I feel like you’re always chasing that flow state. It’s only happened to me a few times in my career. Even if you prepare perfectly, it’s maybe a 10 percent hit rate.

But I just had a calm that day, a readiness where I wasn’t worried.

Jack Gohlke said he celebrated way more against Kentucky than he ever had before. (Tim Nwachukwu / Getty Images)

All week, coach Kampe kept preaching the same message: There isn’t a better possible situation. You’re playing at 7 p.m. in the prime time slot on the first day of the tournament against arguably one of the biggest brands in college basketball in Kentucky.

All our preparation allowed us to really be present in the moment.

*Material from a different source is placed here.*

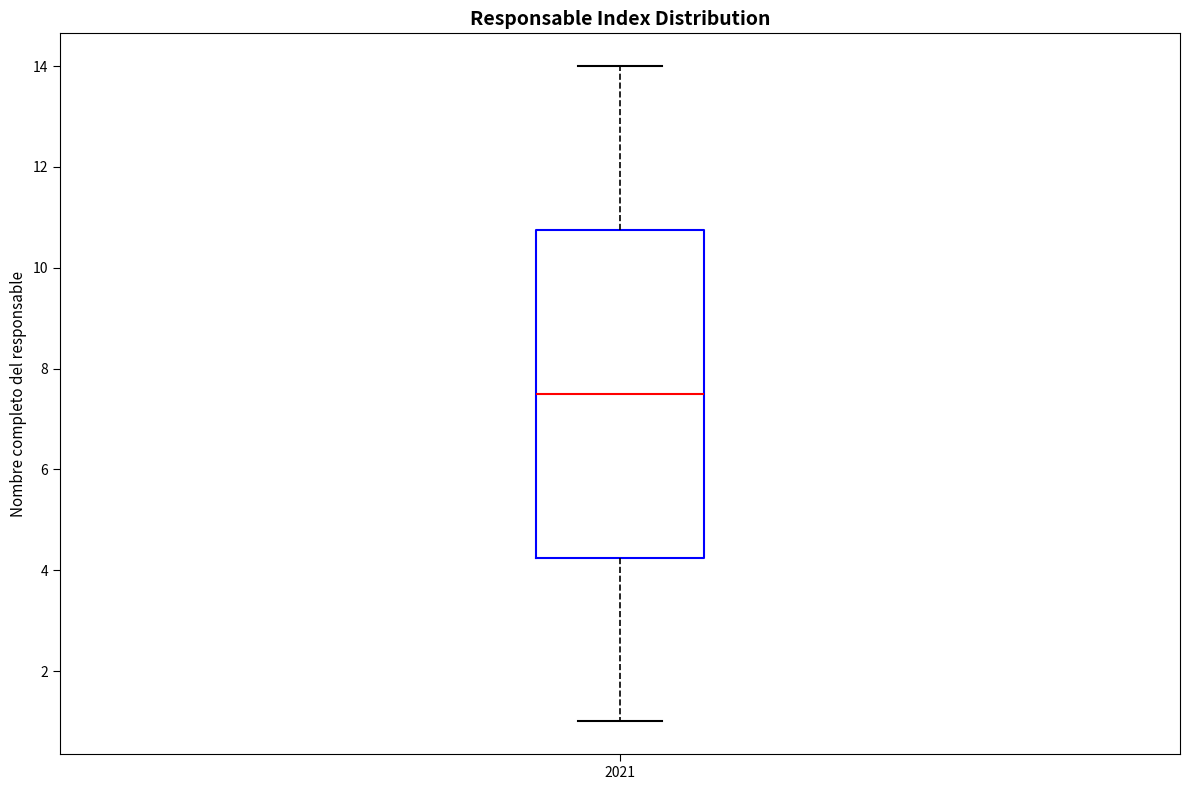

Transcribe this box plot: give where the median line is, the range the box spans, and where the two whiskers end, as read against the y-axis. The values are not printed on the chart, so give them approximately, as read against the axis.

median 7.6, box 4.2 to 10.8, whiskers 1.0 to 14.0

The funny thing is, I don’t remember the exact feeling of too many of the shots I took that day. I think I missed my first two. But what I really remember is that I was celebrating way more than I ever have in my life. And I can’t explain why I did that. I don’t know if it was just the pure emotion or how big a stage it was. I’ve had games before where I’ve hit 10 threes, or I’ve had games where I’ve hit crazy shots. But I’d just never been a celebration guy.

I still don’t really have an answer as to why. I just know I was in a flow state. That’s the best way to describe how I felt that day.

To be honest, what sticks out to me the most is that with a couple minutes left, Kentucky really started turning it on, especially Antonio Reeves. I remember he hit a couple tough threes in a row and put a bunch of points on the board with not much time left. And then my teammate DQ Cole hit a corner three after a great pass from Rocket Watts. We went up four points and essentially sealed the game. And I just have that seared in my mind. He was right in front of our bench, and our whole bench went crazy, and you could hear the whole arena.

When the game was finally over, I knew I had around 30 points. But I didn’t know how many, and I didn’t know I hit 10 threes. It was that moment with DQ that really sticks with me.

I learned so many lessons from that season. I learned about public speaking and how to communicate. I learned how much unity and togetherness really matters in anything you do.

But the last thing was about how surprising it all felt. My whole career, I never felt like I was an overachiever or underachiever. I got to play basketball every day, and that was fulfilling a dream. But after that season was over, I felt like I had worked as hard as I possibly could have. I put in extra time, extra shots. I had coaches who helped me so much. And it paid off at a higher level than I ever expected.

It’s such a cliche, but it taught me the value of believing in yourself and treating others well so they want to reinvest in you. I hope I never lose that.

I want to maintain that work ethic. And I want to be that support for someone else.